* _Text section_
================================

# Bow to no one but God



## Imperialista_Yanqui

Cassell's cheerfully leads me down the garden path.. i would like to use bow figuratively . My attempt is Nemo praeter deum salutate. Any ideas would be greatly appreciated.


----------



## Whodunit

Corpore inclinato neminem praeter deum saluta. (you, sg.)
Corpore inclinato neminem praeter deum salutate. (you, pl.)


----------



## Joca

Imperialista_Yanqui said:


> Cassell's cheerfully leads me down the garden path.. i would like to use bow figuratively . My attempt is Nemo praeter deum salutate. Any ideas would be greatly appreciated.


 
Well, how about this?

_Curva te ipsum ante neminem praeter Deum. _

JC


----------



## clara mente

"Inclina ad neminem praeter Deum".


----------



## Joca

clara mente said:


> "Inclina ad neminem praeter Deum".


 
Hi Clara Mente!

Do you know if "inclino" is a reflexive verb? I think the original sentence requires a reflexive verb or rather a transitive verb used reflexively. 

JC


----------



## Whodunit

Joca said:


> Hi Clara Mente!
> 
> Do you know if "inclino" is a reflexive verb? I think the original sentence requires a reflexive verb or rather a transitive verb used reflexively.

================================

[Dataset records]

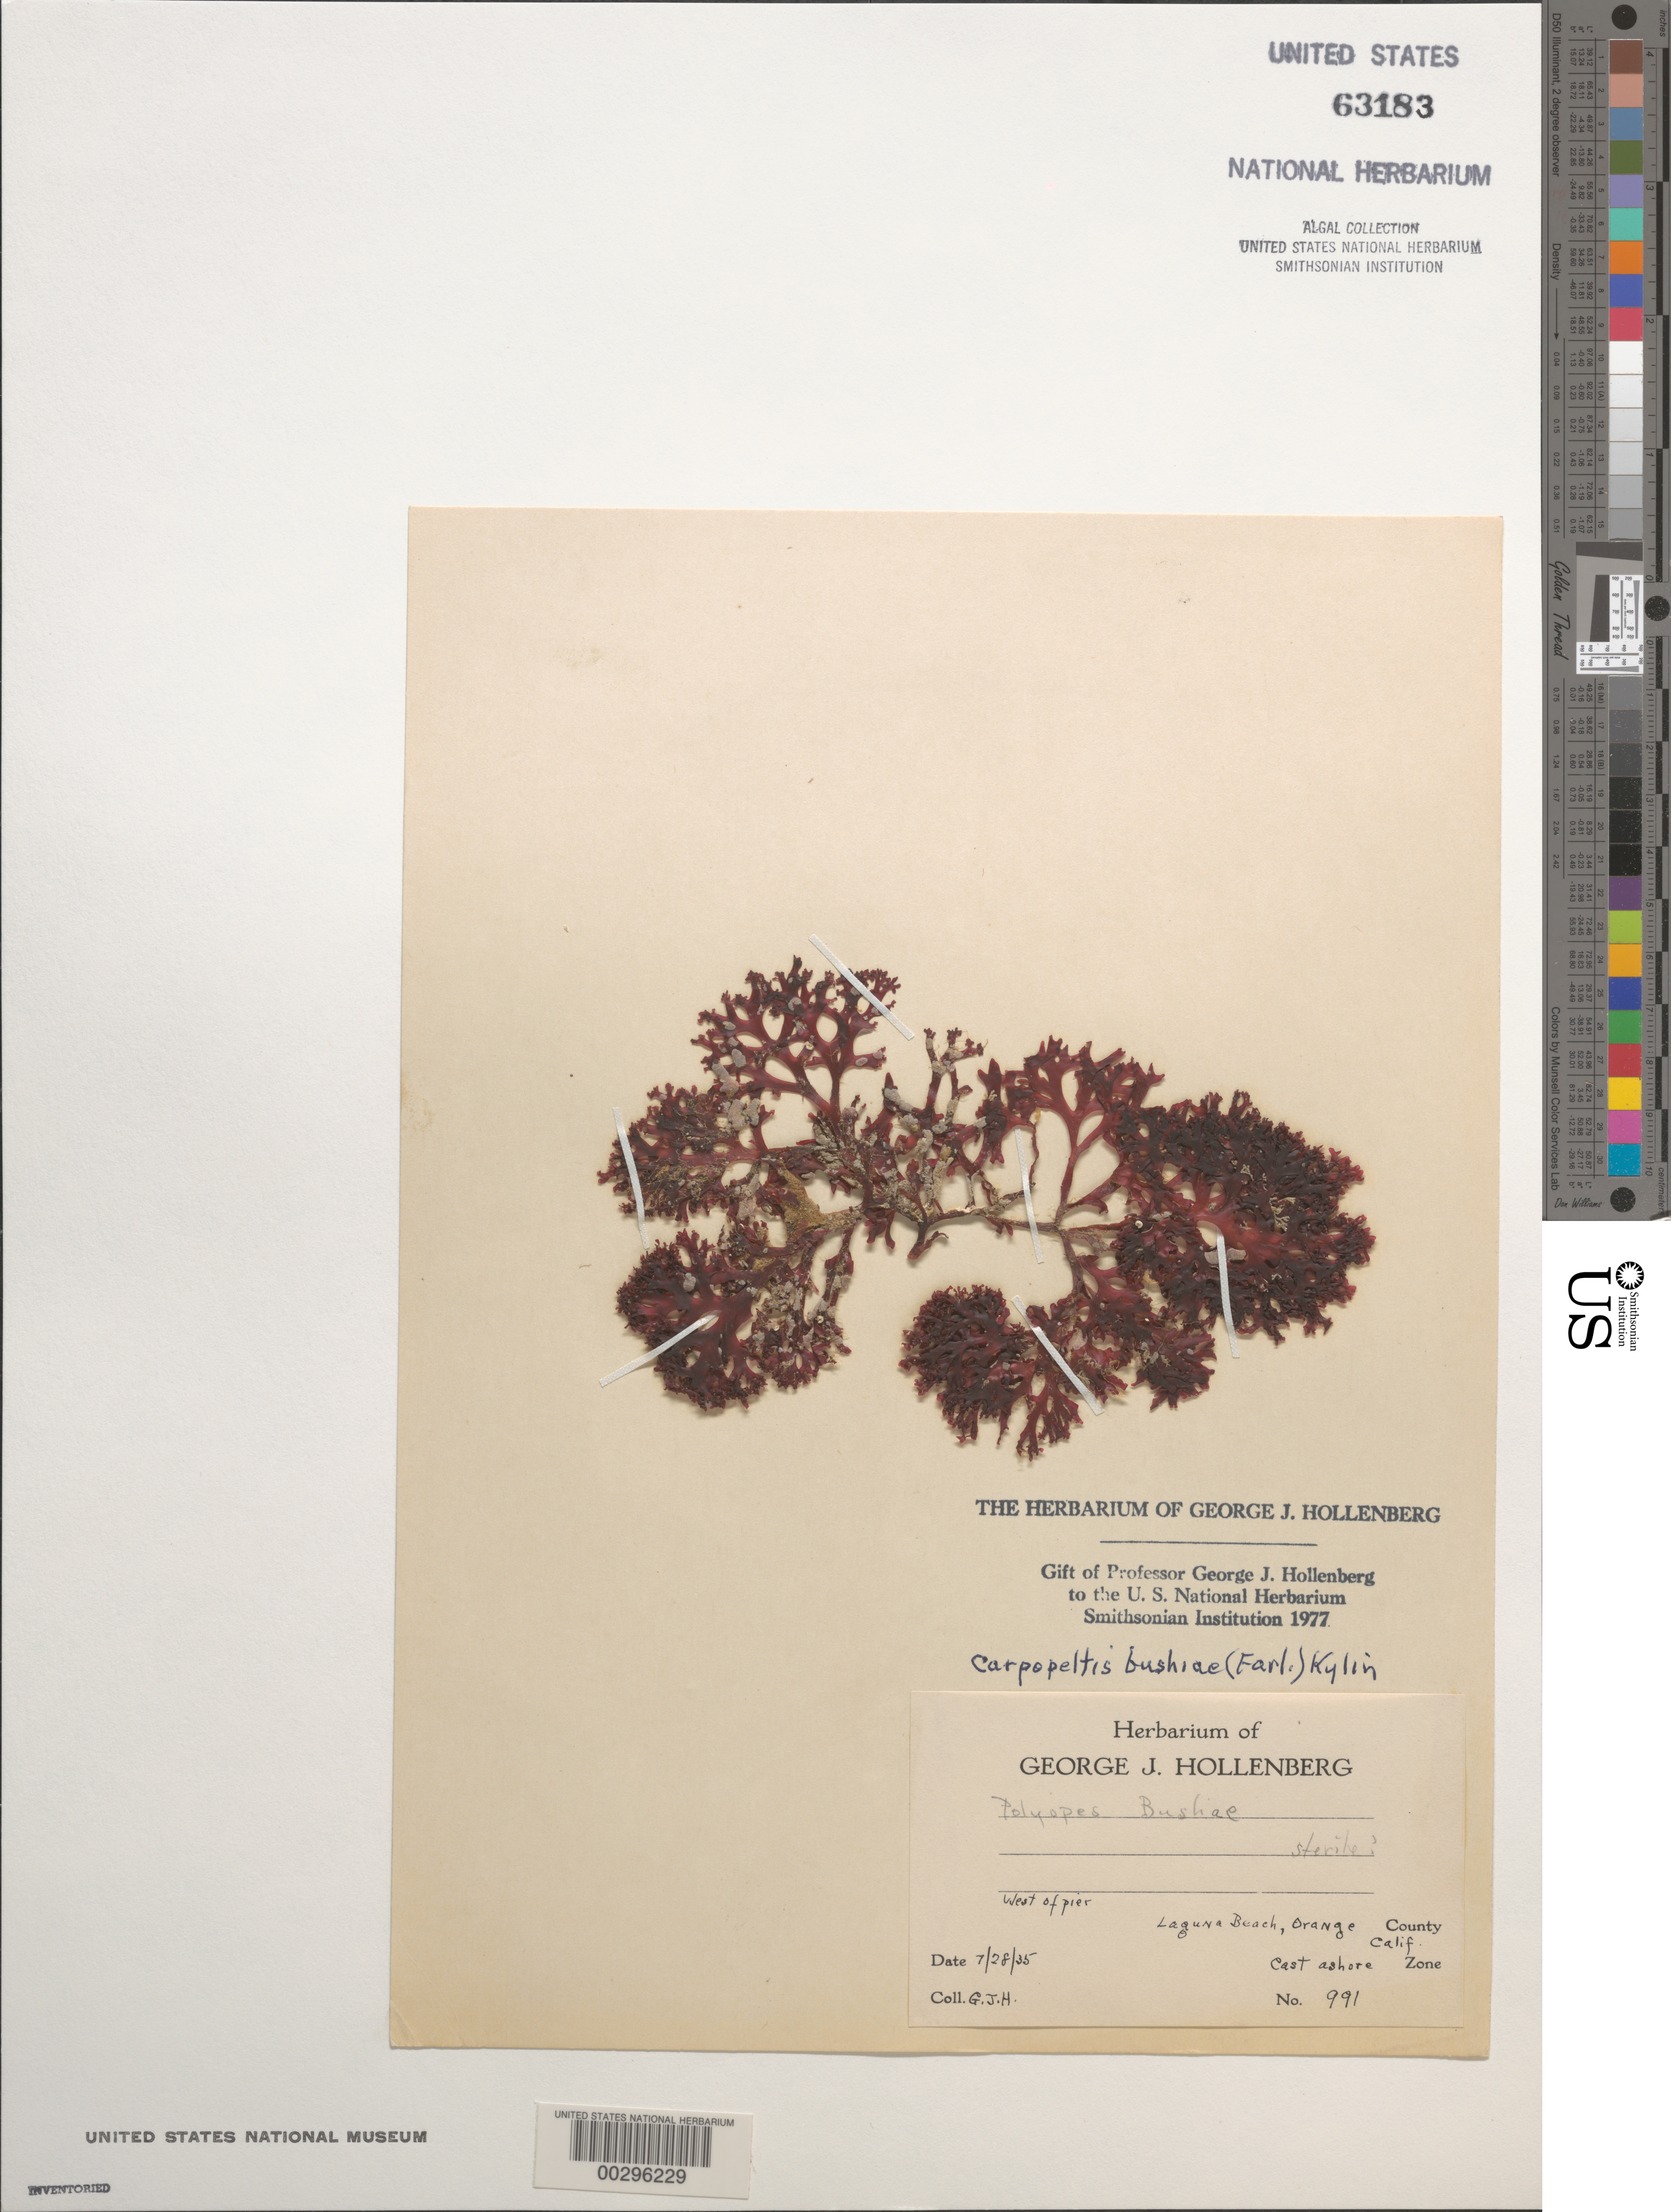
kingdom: Plantae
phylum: Rhodophyta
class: Florideophyceae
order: Halymeniales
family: Halymeniaceae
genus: Carpopeltis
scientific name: Carpopeltis bushiae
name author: (Farl.) Kylin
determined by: Hollenberg, George J.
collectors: G. Hollenberg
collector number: GJH 991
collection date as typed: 28 Jul 1935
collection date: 1935-07-28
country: United States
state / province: California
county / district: Orange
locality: Laguna Beach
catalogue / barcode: US 63183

================================

* _What this exercise asks_
A. In the thread on translating "Bow to no one but God" into Latin, rewrite the paragraph that begins "Cassell's cheerfully leads me" as a short list of its main points.
B. Carry the thread on translating "Bow to no one but God" into Latin forward from the point where it stops.

* _Answers to the exercise_
A.
- Cassell's is leading the poster down the garden path.
- The poster wants to use "bow" in a figurative sense.
- The poster's attempt so far is "Nemo praeter deum salutate."
- The poster asks for ideas.

B.
> 
> JC


 
In my opinion, _se inclinare_ is the reflexive of _inclinare_. The verb _inclinare_ is transitive and can be used with _corpus_ or _caput_ to become _reflexive_ in modern languages:

_Inclina corpus/caput ad ..._


----------



## clara mente

You both bring up a very good point here. The verb "inclino" can in fact be used both transitively and untransitively, and as such may be used also reflexively. Thus the sentence in question may be rendered "Inclina te ad neminem praeter Deum". Similarly the sentence "Lava te manus tuas antequam cenas".
The reason that I left it out in the original response was two-fold. First, there was no "body part" to refer to as in the latter sentence above. Secondly, the action of "bowing" already assumes "yourself" and thus, in my opinion, was deemed unnecessary in this case.
As to the remark by Whodunit, a very insightful point here in that in Later Latin ,the use of the reflexive became more widespread to the point that , when it became Spanish it actually became the entire passive verb system.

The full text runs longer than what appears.